Many times and oft it has
been asked us, with unaffected seriousness, "What do you women want? What are
you aiming at?" Many have manifested a laudable curiosity to know what the wives
and daughters could complain of in republican America, where their sires and
sons have so bravely fought for freedom and gloriously secured their
independence, trampling all tyranny, bigotry, and caste in the dust, and
declaring to a waiting world the divine truth that all men are created equal.
What can woman want under such a government? Admit a radical difference in sex,
and you demand different spheres--water for fish, and air for birds.
It is impossible to make the
Southern planter believe that his slave feels and reasons just as he does--that
injustice and subjection are as galling as to him--that the degradation of
living by the will of another, the mere dependent on his caprice, at the mercy
of his passions, is as keenly felt by him as his master. If you can force on his
unwilling vision a vivid picture of the negro's wrongs, and for a moment touch
his soul, his logic brings him instant consolation. He says, the slave does not
feel this as I would. Here, gentlemen, is our difficulty: When we plead our
cause before the law-makers and savants of the republic, they can not take in
the idea that men and women are alike; and so long as the mass rest in this
delusion, the public mind will not be so much startled by the revelations made
of the injustice and degradation of woman's position as by the fact that she
should at length wake up to a sense of it. . . .

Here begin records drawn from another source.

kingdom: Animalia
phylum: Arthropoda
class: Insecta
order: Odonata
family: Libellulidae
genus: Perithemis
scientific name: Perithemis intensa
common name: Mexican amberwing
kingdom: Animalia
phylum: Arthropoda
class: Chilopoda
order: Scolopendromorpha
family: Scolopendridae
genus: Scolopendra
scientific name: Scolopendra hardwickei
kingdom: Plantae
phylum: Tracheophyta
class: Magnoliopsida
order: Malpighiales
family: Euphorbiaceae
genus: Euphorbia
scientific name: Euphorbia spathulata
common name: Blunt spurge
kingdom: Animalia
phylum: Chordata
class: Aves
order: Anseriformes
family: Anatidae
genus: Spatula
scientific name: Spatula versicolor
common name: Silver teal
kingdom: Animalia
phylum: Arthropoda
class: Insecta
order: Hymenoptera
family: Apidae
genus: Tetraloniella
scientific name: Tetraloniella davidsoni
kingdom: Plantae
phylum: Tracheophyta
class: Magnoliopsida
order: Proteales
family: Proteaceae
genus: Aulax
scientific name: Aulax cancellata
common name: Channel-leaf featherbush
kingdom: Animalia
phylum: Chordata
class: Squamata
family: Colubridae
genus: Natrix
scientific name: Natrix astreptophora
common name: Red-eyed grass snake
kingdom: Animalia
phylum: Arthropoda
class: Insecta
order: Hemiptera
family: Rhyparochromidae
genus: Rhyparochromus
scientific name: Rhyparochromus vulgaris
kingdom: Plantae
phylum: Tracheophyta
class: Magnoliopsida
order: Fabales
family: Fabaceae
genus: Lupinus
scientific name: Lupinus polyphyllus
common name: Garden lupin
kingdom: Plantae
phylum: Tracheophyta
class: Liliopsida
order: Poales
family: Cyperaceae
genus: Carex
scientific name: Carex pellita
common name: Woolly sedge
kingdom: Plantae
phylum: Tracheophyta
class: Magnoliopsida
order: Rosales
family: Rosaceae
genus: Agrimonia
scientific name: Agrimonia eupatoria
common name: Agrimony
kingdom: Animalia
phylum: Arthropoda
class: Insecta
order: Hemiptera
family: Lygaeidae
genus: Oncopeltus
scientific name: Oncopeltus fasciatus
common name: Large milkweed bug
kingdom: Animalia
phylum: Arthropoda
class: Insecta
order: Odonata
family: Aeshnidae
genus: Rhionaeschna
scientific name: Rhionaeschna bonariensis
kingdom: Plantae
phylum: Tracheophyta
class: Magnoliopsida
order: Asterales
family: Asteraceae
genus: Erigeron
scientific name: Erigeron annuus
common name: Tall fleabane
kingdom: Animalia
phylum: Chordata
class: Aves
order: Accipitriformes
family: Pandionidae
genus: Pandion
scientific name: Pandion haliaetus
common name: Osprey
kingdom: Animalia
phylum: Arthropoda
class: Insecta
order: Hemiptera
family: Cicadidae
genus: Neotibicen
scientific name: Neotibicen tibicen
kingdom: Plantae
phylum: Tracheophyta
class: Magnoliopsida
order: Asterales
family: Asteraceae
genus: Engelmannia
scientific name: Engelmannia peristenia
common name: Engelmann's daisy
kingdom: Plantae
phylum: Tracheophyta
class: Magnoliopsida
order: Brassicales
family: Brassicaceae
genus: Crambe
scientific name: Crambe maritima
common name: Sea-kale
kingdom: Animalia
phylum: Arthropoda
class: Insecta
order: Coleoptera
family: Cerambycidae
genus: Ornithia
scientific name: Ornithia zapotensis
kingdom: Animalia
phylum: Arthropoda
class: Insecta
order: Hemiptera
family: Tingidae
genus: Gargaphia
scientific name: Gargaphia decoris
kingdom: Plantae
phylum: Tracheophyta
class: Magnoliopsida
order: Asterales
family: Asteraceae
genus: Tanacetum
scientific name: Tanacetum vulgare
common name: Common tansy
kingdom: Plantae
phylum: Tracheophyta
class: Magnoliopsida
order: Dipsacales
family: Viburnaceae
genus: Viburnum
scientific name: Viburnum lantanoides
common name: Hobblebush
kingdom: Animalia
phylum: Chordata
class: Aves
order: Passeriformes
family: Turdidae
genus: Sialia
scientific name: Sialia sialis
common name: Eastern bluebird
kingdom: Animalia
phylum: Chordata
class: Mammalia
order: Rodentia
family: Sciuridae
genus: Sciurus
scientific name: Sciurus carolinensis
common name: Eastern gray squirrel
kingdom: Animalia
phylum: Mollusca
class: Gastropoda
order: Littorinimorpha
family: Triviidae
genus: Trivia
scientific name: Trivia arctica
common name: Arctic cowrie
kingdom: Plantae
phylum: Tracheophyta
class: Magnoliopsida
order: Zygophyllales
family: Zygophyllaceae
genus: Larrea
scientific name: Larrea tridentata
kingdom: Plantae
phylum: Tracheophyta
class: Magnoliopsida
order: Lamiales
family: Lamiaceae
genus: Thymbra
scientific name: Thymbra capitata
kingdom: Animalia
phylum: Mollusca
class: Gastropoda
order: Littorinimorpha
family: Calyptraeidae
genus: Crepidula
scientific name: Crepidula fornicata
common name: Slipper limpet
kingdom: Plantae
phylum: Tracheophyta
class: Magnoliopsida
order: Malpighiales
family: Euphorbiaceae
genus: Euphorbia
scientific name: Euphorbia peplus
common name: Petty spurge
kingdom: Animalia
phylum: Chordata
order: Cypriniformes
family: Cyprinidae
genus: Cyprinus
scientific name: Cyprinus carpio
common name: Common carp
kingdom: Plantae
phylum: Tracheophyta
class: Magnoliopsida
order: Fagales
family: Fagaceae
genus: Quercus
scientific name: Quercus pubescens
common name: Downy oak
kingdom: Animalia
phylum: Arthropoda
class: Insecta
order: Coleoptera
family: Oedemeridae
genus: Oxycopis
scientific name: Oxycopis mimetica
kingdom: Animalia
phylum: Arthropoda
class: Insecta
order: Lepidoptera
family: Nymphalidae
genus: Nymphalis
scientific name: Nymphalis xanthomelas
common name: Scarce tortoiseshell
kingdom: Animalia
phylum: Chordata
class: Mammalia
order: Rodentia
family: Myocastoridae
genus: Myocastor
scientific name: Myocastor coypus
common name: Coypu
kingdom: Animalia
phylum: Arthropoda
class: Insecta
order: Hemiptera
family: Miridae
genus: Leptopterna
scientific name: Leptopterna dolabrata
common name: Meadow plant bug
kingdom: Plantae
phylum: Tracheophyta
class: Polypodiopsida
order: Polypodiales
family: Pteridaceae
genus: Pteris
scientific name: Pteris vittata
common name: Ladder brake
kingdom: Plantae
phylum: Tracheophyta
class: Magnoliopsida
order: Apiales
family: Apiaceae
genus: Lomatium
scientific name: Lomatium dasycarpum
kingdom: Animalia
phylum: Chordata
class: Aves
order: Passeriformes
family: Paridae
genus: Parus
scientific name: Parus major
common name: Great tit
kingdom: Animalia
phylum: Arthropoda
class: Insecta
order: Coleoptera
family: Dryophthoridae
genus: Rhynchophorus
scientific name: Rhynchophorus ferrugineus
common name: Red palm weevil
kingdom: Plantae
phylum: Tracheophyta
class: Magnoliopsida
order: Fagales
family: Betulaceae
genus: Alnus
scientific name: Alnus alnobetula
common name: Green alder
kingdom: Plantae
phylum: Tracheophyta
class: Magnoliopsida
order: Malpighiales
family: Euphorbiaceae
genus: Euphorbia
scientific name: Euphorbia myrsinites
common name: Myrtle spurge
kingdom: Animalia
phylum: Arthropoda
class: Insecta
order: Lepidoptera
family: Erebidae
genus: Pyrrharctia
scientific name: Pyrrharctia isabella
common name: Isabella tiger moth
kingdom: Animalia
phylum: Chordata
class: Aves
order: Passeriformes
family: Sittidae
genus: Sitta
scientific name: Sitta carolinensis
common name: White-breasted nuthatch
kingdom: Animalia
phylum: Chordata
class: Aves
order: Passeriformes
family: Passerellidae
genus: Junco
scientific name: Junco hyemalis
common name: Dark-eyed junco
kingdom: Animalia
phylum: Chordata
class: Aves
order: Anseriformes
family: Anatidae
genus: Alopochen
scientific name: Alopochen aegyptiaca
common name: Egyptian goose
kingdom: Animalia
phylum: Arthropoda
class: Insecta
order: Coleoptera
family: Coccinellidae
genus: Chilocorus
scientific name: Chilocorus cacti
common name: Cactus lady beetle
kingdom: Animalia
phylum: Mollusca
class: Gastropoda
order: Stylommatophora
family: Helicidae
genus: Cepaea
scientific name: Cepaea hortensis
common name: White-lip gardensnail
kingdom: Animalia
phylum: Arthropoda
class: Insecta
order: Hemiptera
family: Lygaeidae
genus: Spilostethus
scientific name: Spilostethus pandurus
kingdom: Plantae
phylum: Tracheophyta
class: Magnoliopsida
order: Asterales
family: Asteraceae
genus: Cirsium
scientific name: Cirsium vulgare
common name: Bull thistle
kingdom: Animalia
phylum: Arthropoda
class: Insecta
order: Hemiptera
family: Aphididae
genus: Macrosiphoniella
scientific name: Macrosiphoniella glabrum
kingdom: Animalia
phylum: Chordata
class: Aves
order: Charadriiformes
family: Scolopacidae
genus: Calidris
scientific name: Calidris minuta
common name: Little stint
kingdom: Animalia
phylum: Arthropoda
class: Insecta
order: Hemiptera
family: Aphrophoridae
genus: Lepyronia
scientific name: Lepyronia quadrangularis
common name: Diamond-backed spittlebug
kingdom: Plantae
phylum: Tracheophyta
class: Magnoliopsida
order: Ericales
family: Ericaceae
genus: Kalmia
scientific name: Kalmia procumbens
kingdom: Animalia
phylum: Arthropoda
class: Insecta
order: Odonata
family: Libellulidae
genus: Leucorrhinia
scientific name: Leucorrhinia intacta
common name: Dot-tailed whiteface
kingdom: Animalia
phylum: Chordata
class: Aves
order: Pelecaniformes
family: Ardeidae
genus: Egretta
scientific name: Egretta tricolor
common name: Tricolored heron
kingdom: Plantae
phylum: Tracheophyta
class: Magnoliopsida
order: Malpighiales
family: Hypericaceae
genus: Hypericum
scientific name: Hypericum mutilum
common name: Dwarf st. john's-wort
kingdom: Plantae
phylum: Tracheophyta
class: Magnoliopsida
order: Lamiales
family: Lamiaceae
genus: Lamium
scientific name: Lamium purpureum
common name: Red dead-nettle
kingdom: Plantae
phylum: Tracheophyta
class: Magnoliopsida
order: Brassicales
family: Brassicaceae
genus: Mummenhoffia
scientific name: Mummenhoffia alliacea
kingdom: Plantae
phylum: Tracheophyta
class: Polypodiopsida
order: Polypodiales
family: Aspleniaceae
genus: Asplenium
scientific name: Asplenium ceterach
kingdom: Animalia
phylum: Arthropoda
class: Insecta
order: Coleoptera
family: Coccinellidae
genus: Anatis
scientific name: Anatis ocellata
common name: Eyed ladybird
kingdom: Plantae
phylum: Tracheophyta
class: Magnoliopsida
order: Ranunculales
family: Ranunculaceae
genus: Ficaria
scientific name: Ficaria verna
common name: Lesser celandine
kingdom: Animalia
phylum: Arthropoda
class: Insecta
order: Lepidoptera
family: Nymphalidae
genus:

But if, gentlemen, you take
the ground that the sexes are alike, and, therefore, you are our faithful
representatives--then why all these special laws for woman? Would not one code
answer for all of like needs and wants? Christ's golden rule is better than all
the special legislation that the ingenuity of man can devise: "Do unto others as
you would have others do unto you." This, men and brethren, is all we ask at
your hands. We ask no better laws than those you have made for yourselves. We
need no other protection than that which your present laws secure to you.
In conclusion, then, let us say, in behalf of the women of this State, we ask
for all that you have asked for yourselves in the progress of your development,
since the Mayflower cast anchor beside Plymouth rock; and simply on the ground
that the rights of every human being are the same and identical. You may say
that the mass of the women of this State do not make the demand; it comes from a
few sour, disappointed old maids and childless women.
You are mistaken; the mass speak through us. A very large majority of the women
of this State support themselves and their children, and many their husbands
too. . . .
Now, do you candidly think
these wives do not. wish to control the wages they earn--to own the land they
buy--the houses they build? to have at their disposal their own children,
without being subject to the constant interference and tyranny of an idle,
worthless profligate? Do you suppose that any woman is such a pattern of
devotion and submission that she willingly stitches all day for the small sum of
fifty cents, that she may enjoy the unspeakable privilege, in obedience to your
laws, of paying for her husband's tobacco and rum? Think you the wife of the
confirmed, beastly drunkard would consent to share with him her home and bed, if
law and public sentiment would release her from such gross companionship?
Verily, no!...
For all these, then, we
speak. If to this long list you add the laboring women who are loudly demanding
remuneration for their unending toil; those women who teach in our seminaries,
academies, and public schools for a miserable pittance; the widows who are taxed
without mercy; the unfortunate ones in our workhouses, poor-houses, and prisons;
who are they that we do not now represent? But a small class of the fashionable
butterflies, who, through the short summer days, seek the sunshine and the
flowers; but the cool breezes of autumn and the hoary frosts of winter will soon
chase all these away; then they too, will need and seek protection, and through
other lips demand in their turn justice and equity at your hands.